La poesía tiene algo de música y la música tiene algo de poesía. No obstante, su engarce no apunta al mismo grado de literariedad si tratamos con la lírica moderna. El absoluto de la obra marca la diferencia, desligar un solo verso, lo volvería aforismo; el sentido parcial diluye las formas con premura. Por el contrario, estos visos son significativos en los estudios literarios, facultan al texto de valor cultural, en tanto se preocupan por el nivel discursivo y no solo estético. He ahí lo llamativo del aporte de Rohoner, rescata músicos criollos que aludieron a los esquemas tradicionales en sus composiciones. Sin grave impresión, ello rememora las coplas de los juglares, los romances y, en cierta medida, los himnos clericales; lo cual hace consciencia de una hibridación mucho más cercana al fenómeno poético. El caso más diáfano del Perú se encuentra en el arequipeño Mariano Melgar, sus famosos yaravíes suenan con guitarra en mano o sin ella. Si la música anhela hacer poemas, su mejor opción es regresar a la métrica de antaño; la modernidad la liquidó tanto con el versolibrismo, como con los experimentos acústicos. Las expectativas del poema se hicieron menos sonoras y las de la música menos métricas.

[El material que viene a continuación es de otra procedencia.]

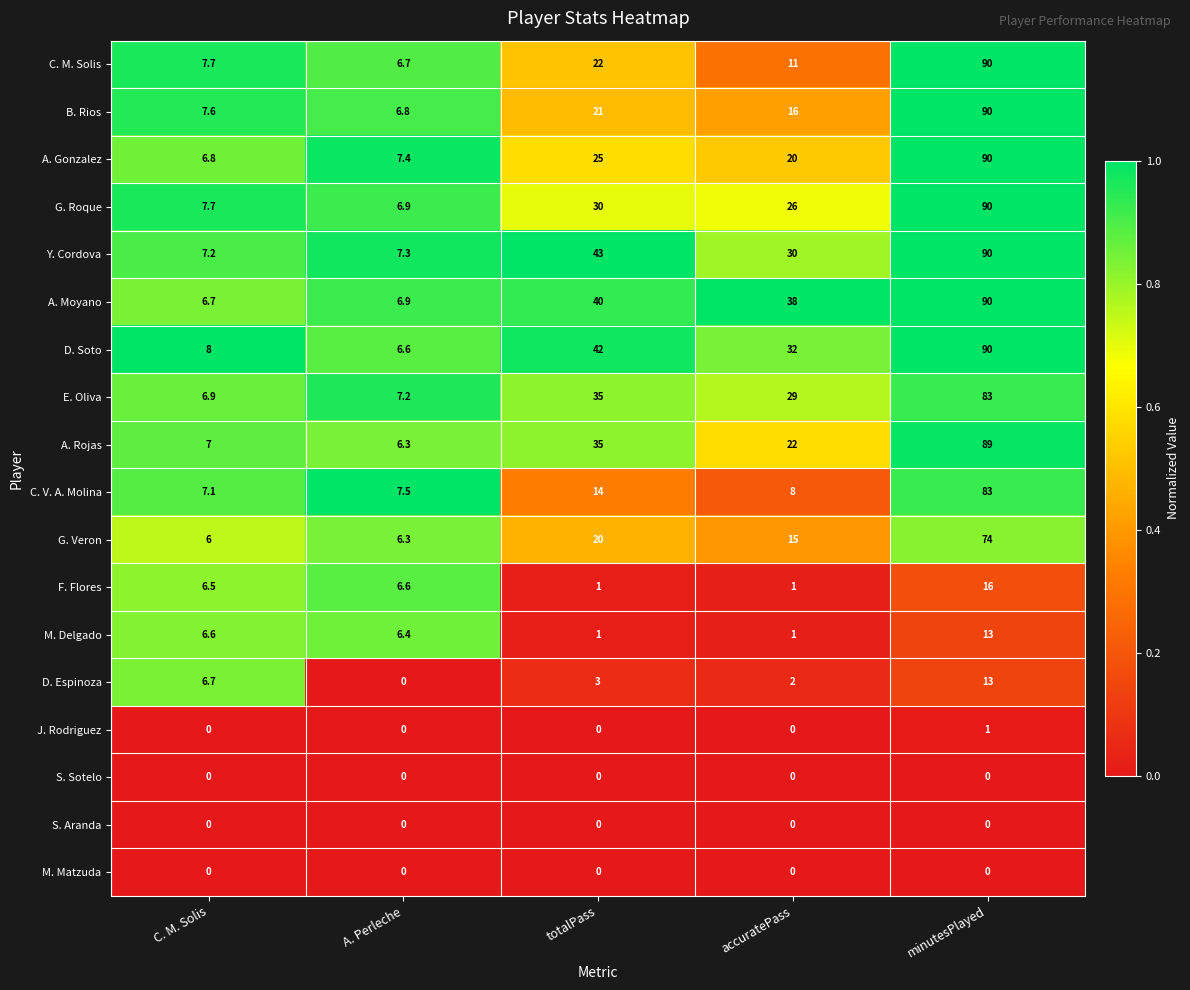

How many categories are shown in the chart?

5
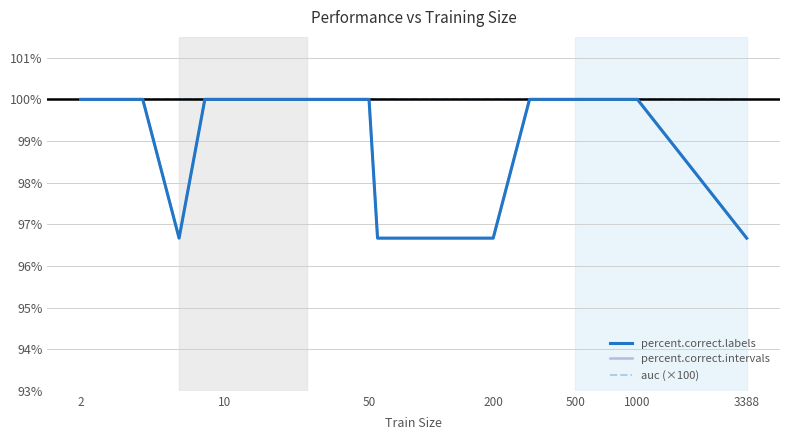

Is this an area chart (filled region under the line)?

No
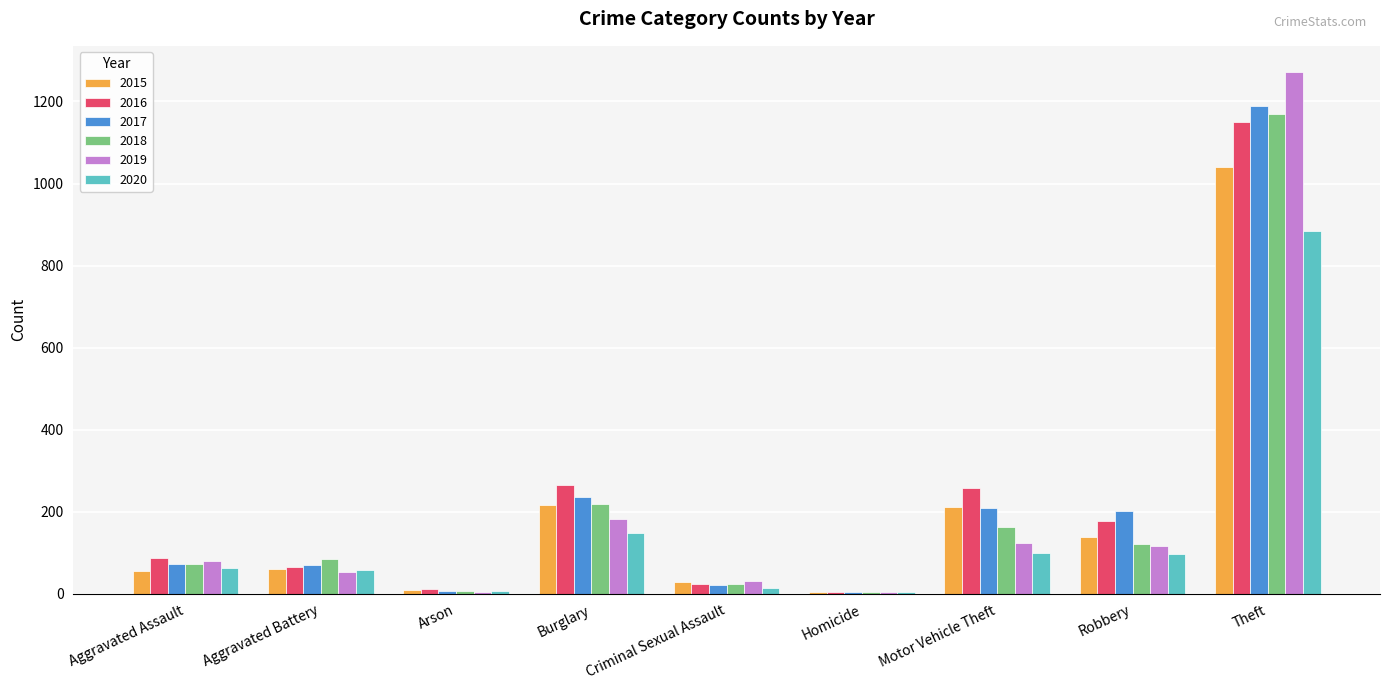

What value does the 2017 series have at Aggravated Assault?

72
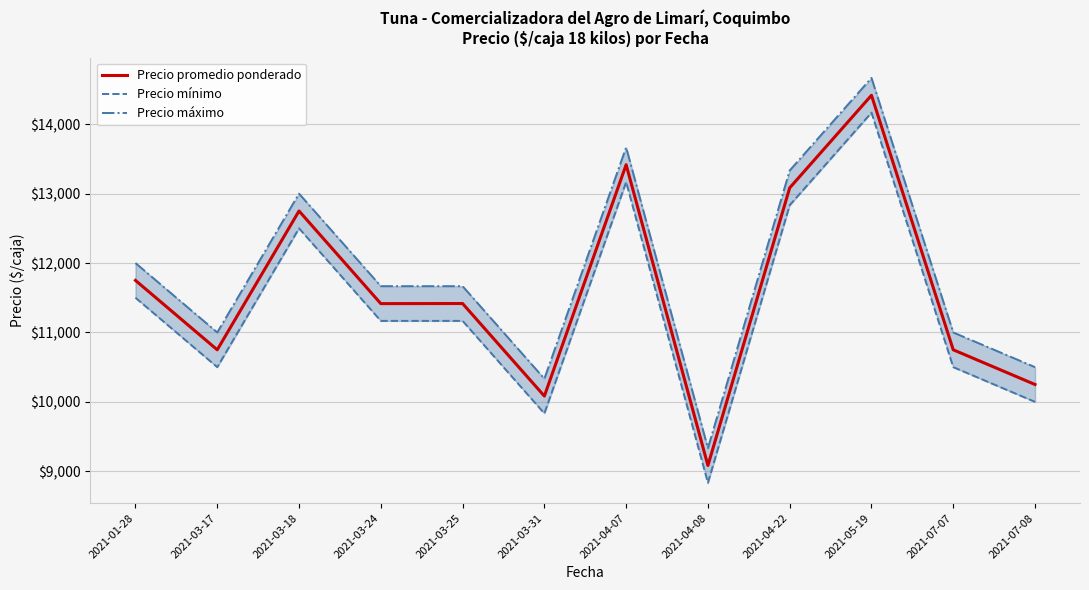

Which has a higher value, 2021-03-25 or 2021-03-31?

2021-03-25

Determinar la ontología de lo musical y lo poético, tienta a difuminar los nudos entre ambos. La poesía inició con una hibridación primaria que avanzó hacia el deslinde contemporáneo; por cuanto en las obras es imperiosa la síntesis de sus facultades para evitar la alienación, se complica señalar una producción literaria desde la estética musical. Cada cual guarda entramados dispuestos a ampliar su andamiaje, asimilan el exterior de sus campos con una suerte de sinestesia; poetizar la música exige leer con los oídos, musicalizar la poesía exige oír con los ojos. Así se producen las canciones inspiradas en poemas o los poemas inspirados en canciones. El contacto indiscutible solo se encuentra en la consciencia del trovador, un pensamiento orientado tanto a la forma del verso como a la eufonía melódica. Lorca seguía estas expectativas en sus canciones, villancicos, suits y romances -aunque estos últimos se inclinaron más a la escritura-, su fervor gitano lo empujaba a plasmar el poema con su piano; retornaba al gen híbrido. Por ello, colegimos en que el artículo de Rohoner no es un incentivo a los abusos del vacío semántico en la escritura literaria, las bellas letras se expanden, pero ni el campo literario ni la integridad del texto consienten todavía esta praxis. La expansión ha de reestructurar las gramáticas literarias, no zafarse de ellas desprolijamente.